• WORK TASK
Please copy each line in the records below that contains the string "tail".

┌─ TASK INPUTS

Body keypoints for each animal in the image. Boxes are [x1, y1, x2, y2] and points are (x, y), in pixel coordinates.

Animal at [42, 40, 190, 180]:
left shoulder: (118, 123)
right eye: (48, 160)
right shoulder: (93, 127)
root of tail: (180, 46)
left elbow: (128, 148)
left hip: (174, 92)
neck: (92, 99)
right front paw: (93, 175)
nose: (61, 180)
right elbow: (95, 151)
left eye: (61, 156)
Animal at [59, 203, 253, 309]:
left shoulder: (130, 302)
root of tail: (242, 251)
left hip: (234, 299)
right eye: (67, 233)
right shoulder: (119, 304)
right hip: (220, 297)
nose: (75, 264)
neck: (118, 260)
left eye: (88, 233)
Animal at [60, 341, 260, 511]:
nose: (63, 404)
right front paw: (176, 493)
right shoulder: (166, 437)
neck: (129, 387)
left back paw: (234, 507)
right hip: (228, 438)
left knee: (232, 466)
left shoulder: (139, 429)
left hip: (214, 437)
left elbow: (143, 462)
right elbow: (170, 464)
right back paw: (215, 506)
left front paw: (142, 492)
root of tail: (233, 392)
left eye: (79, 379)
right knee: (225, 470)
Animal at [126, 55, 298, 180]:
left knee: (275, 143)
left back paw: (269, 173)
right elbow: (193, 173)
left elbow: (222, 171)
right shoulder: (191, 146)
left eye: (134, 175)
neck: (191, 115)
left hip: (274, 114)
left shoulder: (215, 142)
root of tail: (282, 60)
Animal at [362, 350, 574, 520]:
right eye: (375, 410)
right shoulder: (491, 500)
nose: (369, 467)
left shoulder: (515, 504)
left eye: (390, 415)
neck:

└─

• FINISHED EXERCISE
root of tail: (180, 46)
root of tail: (242, 251)
root of tail: (233, 392)
root of tail: (282, 60)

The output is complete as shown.